ASSIGNMENT - Give only the number of lines in the records that include "based".

SUPPLIED RECORDS: Begin

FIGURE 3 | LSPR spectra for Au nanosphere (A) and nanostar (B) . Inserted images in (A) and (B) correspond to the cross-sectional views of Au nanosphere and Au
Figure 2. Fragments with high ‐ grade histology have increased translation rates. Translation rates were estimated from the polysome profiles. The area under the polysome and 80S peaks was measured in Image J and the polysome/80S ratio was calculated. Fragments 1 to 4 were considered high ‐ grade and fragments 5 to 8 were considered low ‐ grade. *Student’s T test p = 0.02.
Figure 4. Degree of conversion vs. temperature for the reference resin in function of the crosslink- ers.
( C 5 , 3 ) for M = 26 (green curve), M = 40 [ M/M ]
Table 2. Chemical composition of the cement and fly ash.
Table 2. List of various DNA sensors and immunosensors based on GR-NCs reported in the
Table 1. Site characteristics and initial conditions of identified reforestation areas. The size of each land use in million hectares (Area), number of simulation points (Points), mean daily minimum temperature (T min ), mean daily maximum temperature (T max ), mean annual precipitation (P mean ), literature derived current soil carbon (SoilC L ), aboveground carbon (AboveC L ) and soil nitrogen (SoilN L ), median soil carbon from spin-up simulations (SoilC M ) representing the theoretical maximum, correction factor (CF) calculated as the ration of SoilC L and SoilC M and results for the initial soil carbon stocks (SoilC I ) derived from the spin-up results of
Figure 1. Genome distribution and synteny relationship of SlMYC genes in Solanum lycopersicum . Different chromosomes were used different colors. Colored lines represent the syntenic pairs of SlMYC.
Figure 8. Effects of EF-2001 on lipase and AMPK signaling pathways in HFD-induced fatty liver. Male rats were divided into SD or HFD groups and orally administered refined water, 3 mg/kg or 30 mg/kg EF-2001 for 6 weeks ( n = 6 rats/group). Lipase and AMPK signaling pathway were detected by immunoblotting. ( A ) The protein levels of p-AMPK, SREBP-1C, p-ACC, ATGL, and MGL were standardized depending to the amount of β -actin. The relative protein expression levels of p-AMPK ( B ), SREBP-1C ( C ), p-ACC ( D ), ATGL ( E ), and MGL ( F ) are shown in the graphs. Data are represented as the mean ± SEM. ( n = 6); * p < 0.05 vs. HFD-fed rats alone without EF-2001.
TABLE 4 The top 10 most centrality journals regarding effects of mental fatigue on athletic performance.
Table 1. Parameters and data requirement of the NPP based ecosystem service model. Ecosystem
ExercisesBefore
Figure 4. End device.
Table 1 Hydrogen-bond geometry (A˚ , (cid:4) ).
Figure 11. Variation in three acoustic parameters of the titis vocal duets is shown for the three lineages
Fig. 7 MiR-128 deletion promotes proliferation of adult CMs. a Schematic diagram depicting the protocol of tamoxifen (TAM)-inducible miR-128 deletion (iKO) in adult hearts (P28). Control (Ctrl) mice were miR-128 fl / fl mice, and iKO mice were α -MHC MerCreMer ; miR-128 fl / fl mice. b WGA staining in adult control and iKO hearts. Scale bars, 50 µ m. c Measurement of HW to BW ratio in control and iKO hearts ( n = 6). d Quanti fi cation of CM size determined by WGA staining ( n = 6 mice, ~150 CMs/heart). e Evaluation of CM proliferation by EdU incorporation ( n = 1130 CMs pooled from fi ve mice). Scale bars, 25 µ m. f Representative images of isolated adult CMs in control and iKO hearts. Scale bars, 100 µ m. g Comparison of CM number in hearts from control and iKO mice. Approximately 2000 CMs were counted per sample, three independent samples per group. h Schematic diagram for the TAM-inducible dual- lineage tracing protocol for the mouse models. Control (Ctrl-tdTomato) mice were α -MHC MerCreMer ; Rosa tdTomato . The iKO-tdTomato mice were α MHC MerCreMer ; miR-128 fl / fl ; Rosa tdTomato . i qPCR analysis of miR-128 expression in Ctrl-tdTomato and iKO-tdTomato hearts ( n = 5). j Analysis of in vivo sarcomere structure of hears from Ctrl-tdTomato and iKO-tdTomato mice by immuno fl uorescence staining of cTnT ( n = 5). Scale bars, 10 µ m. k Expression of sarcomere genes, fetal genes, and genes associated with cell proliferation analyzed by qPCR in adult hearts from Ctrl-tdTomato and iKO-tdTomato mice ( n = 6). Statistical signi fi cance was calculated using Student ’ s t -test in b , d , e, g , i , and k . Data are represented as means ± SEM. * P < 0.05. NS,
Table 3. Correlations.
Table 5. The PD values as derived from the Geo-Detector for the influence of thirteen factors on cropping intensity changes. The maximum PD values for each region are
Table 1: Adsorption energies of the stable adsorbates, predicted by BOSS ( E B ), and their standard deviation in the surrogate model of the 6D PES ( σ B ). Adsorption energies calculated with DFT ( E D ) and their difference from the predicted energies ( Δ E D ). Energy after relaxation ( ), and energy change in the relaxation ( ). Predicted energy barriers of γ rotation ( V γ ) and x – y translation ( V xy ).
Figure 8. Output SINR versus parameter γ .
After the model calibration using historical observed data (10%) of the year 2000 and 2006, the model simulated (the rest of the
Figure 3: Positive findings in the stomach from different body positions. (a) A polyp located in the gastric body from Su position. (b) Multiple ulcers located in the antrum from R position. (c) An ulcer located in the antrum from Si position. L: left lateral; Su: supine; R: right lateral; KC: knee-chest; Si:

SUPPLIED RECORDS: End

WRITTEN RESPONSE - 2